##### SUPPLIED INFORMATION #####
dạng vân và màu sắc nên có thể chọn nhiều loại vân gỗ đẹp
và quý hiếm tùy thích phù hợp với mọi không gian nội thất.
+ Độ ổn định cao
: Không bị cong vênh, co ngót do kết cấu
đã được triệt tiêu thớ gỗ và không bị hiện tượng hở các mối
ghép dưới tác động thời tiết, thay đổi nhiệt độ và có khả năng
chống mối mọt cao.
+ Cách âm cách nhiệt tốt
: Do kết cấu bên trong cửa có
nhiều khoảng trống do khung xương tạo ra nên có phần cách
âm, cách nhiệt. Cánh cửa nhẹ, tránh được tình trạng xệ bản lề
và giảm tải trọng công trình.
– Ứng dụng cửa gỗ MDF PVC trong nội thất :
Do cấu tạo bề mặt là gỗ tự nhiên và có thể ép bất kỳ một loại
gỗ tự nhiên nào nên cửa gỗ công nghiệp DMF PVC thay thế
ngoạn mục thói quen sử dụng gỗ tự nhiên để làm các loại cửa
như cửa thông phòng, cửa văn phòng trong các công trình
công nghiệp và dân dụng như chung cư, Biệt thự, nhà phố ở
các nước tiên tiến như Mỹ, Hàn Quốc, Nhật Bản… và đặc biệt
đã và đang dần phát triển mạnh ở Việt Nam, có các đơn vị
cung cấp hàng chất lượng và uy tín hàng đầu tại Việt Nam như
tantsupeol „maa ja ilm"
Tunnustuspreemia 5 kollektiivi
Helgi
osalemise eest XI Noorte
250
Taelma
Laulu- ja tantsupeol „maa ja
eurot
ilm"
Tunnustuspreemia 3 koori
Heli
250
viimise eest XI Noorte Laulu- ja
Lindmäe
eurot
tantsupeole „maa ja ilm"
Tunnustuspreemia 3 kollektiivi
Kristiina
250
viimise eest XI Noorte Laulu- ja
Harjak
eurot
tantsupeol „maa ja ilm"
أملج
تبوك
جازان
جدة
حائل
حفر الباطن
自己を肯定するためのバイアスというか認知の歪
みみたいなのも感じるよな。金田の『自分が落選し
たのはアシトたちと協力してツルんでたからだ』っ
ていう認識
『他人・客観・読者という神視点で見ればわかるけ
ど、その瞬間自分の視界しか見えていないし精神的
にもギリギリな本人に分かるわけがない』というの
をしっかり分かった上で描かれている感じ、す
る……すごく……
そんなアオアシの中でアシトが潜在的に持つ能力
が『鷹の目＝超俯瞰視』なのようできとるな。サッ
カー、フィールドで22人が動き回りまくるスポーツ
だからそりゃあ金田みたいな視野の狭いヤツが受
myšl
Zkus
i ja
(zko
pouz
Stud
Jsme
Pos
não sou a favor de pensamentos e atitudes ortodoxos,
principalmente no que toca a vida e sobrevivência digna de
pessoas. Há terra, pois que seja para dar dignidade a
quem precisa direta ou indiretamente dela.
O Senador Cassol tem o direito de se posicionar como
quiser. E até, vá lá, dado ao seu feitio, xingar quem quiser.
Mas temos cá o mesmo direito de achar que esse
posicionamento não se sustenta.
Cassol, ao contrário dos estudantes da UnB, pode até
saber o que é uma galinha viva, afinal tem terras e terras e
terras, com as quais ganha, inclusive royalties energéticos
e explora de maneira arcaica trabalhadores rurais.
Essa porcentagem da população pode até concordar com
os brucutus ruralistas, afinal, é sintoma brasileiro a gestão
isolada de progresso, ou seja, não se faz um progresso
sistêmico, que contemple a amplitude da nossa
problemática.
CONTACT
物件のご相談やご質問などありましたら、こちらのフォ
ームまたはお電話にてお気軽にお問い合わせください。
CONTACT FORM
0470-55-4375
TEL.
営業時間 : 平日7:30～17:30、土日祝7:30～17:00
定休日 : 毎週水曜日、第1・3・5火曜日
#####
● **REQUIREMENT**:
Count the lines in the entries above that contain the string "nhiều", matching case exactly. Reply with the number alone.

● **RESPONSE BOX**:
2